Several whey protein fractions have been considered as dietary ingredients, with potentially greater activity against the development of colon cancer than the total whey protein product. Lactoferrin-supplemented diets have enhanced the protective effect of total whey protein in animal studies relating to colon cancer. Clinical trials with whey protein isolate have been conducted on children with AIDS. It has been demonstrated that the ability of lymphocytes to offset oxidative damage is measured by determining the capacity of these cells to regenerate glutathione. Patients in this study who started with low blood-lymphocyte glutathione exhibited a substantial increase in glutathione content after including whey protein isolate in the diet.
Several protein fractions display antimicrobial, as well as antiviral, activity. These fractions include lactoferrin, lactoperoxidase, lysozyme and immunoglobulins. Technology has been developed on a commercial scale to produce these proteins for use as biopreservatives and as natural anti-infectious components for prophylactic and therapeutic treatment of bacterial and viral diseases.
One fraction receiving a high level of interest for its nutraceutical properties is lactoferrin. This iron-binding protein, in addition to its bacteriostatic properties, is also associated with enhanced iron absorption, stimulation of bacterial gut organisms, such as bifidobacteria, as well as a potential immune-stimulating role. It is one of the principal whey proteins in human milk, present at a level of about 30% of total whey proteins.

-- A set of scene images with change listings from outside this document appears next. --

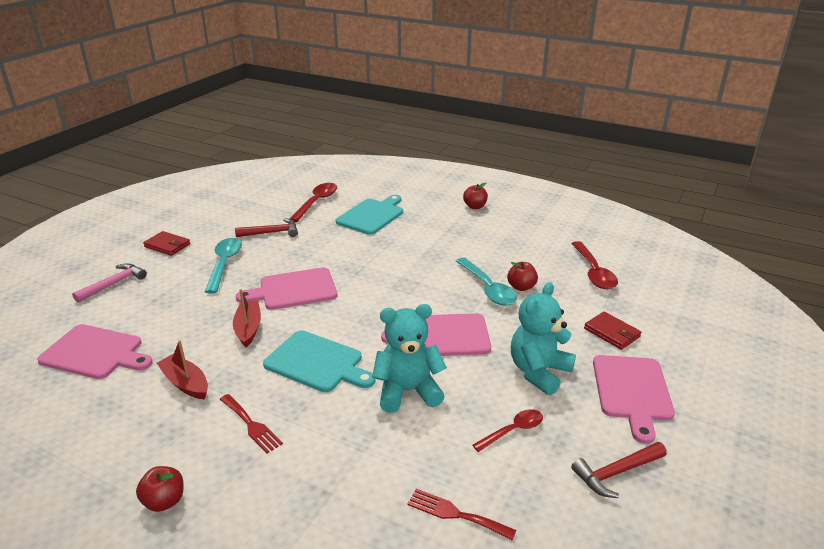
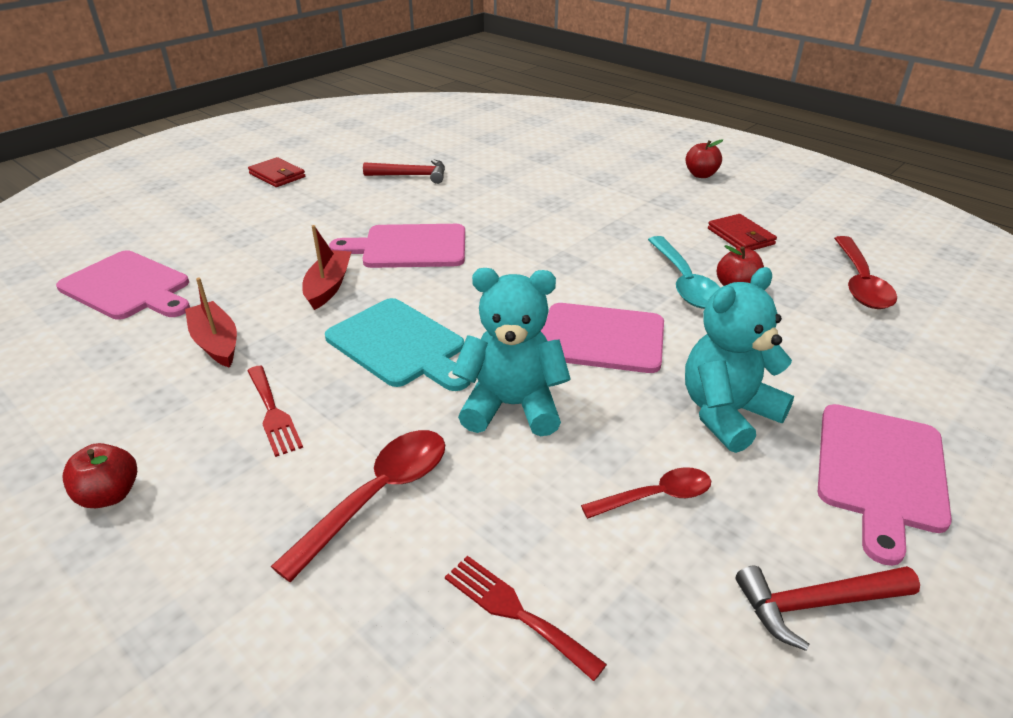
camera: 15 degrees right, 5 degrees up
(114, 284) = (193, 210): pink hammer -> none
(224, 264) = (335, 205): turquoise spoon -> none
(316, 202) = (484, 147): red spoon -> red spoon (378, 495)
(372, 215) = (551, 170): turquoise cutting board -> none
(612, 333) = (867, 374): red wallet -> red wallet (740, 236)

"Lactoferrin, as well as being an antioxidant, binds certain gastric pathogens and is bactericidal against a variety of pathogenic bacteria and yeasts," he adds. "This could lead to its use for treatment of intestinal ulcers and other gastric disorders.
Not all research has focused on fractions for purely physiological functions. Currently, research is under way on the use of beta-lactoglobulin as a fat replacer in meats. Licensed technology exists for producing heat-induced, beta-lactoglobulin gels that resemble animal fat. Use of alpha-lactalbumin in infant formulas is becoming more common as research attempts to get closer to the composition of human breast milk. Alpha-lactalbumin also has been modified in attempts to perform some of the same functionalities found in egg white and its application in angel food cake.
Lactose or milk sugar is in abundant supply due to increasing cheese production. Lactose can be produced from whey or whey permeate. Its primary use is in bakery and confectionery products. Similar to other components of milk or whey, interest also has focused on the development and production of new lactose derivatives. The current news concerning lactose focuses on its derivatives, the galacto-oligosaccharides. Commercially successful examples are lactitol and lactulose.
Lactitol is produced by the chemical hydrogenation of lactose. Lactulose is produced by chemical isomerization of lactose. Galacto-oligosaccharides are an important part of the functional foods trend as a factor in the well-being of the digestive tract. Galacto-oligosaccharides are not digested or absorbed in the small intestine, so they reach the colon where they are fermented by beneficial colon bacteria, bifidobacteria.
Lactulose has a considerable influence in the medical treatment of some forms of liver disease, and it aids and/or restores health after bouts of salmonellosis. When used as a food ingredient to improve nutritional value, lactulose can be added to many applications, without loss of functional or nutritional properties due to processing. Some applications include: infant formulas or baby food; yogurt; diabetic sweetener; sugar substitute in confectionery products; and dried and liquid nutritional supplements for seniors.